One thing that has stuck in my mind all these years was something a senior said to me when I was an incoming freshman. She told me not to waste these years just going to school and going home. Instead she said to join clubs, take interesting classes, and go to as many events as I could. Looking back upon her high school years she told me she had not really done anything, and regretted it greatly.
I owe a lot to high school. In these last four years I have learned so many lessons, experienced so many new things, and met so many new people. At the end of my senior year, I feel very blessed and thankful for everything I have gotten to be a part of. I, unlike that senior filled with regret, have nothing I can think of that I would change about my high school years. Sure, I made mistakes and had hard times. I was a naive freshman like any other and I cringe at half the things I did back then. But all in all, I wouldn’t change a thing because I know in the end I did my best, I was true to myself, and I pushed myself to try new things.
One of the biggest lessons I learned in high school is that essentially nothing will be like you expect. High school is chock full of surprises around every corner. I had to basically forget everything I watched in movies or TV or read about it books. This is real life, and real life is most certainly unpredictable. There were times I found myself thinking “this isn’t supposed to happen like this.” But that was okay. I have learned to live in the moment and embrace change as it comes my way. Just because something is not going how you expected it, doesn’t mean it won’t be something great in the end.
I also learned that high school is sometimes just a big balancing act. There are so many facets to your life when you are in high school. You have to deal with homework, classes, family, friends, work, and extracurriculars, all at once. Meanwhile, you are trying to figure out who you really are and what you really want to do now as well as in the future.
Being a senior is a weird feeling.
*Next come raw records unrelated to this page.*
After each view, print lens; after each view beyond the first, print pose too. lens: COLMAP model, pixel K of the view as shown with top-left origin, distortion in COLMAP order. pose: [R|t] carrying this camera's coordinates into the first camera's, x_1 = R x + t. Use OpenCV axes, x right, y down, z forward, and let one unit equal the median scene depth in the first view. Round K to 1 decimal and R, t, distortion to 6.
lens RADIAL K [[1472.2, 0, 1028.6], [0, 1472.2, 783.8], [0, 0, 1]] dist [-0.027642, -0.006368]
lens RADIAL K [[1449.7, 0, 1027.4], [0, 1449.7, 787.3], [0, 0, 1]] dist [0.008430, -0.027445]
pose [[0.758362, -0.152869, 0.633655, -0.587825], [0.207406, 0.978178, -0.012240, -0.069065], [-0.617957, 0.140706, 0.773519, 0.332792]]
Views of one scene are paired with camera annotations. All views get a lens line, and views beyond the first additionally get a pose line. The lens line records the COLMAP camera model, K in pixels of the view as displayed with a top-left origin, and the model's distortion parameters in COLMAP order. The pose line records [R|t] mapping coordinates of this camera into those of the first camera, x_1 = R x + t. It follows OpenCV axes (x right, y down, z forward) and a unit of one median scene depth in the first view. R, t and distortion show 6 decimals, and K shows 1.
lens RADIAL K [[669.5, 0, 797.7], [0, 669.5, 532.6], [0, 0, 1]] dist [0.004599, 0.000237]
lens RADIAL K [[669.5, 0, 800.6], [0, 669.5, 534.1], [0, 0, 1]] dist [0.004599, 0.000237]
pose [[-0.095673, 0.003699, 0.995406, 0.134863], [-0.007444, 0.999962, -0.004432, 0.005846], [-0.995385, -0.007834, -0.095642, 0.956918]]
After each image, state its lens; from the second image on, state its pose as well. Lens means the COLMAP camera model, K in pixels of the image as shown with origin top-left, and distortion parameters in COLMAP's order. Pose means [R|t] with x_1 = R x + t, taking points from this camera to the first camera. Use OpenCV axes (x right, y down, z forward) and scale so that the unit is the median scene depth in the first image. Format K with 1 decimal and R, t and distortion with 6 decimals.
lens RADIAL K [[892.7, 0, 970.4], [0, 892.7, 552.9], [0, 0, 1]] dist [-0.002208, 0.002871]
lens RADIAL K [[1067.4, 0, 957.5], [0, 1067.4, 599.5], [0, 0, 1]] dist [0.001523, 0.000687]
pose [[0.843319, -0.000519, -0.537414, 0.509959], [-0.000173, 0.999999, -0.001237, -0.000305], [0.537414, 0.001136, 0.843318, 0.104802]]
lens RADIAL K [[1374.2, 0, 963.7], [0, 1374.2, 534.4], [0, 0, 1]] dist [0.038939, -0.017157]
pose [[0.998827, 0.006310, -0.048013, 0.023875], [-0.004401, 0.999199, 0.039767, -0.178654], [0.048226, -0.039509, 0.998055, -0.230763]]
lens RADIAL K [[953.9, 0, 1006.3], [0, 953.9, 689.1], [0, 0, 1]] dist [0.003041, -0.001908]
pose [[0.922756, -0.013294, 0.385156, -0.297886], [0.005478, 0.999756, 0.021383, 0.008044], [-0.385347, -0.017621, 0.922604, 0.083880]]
When I graduate, I am realizing that I am not only leaving high school, I am leaving my family, my church, my city, my friends. I am leaving those times when I can come home and talk to my parents about my day. I am leaving the comfort and security of Mansfield and the house I have lived in since the age of five. I am leaving my dog, who sleeps next to me every night. I am leaving my teachers who have guided me and cared about me. I am leaving the late night laughs with my little sister. I am leaving the amazing meals my mom makes. I am leaving some of the best people I have ever met.
Don’t get me wrong, some days I am beyond excited to go to college and start a new chapter of my life. Other days I want to lay in bed and cry about leaving everything I love and know. Lately I have been trying to reconcile those two opposite feelings. I think I have found that I have to acknowledge that I have made good memories here, but leave them behind to make many more. I will still be looking forward to any chance I get to be back at home though.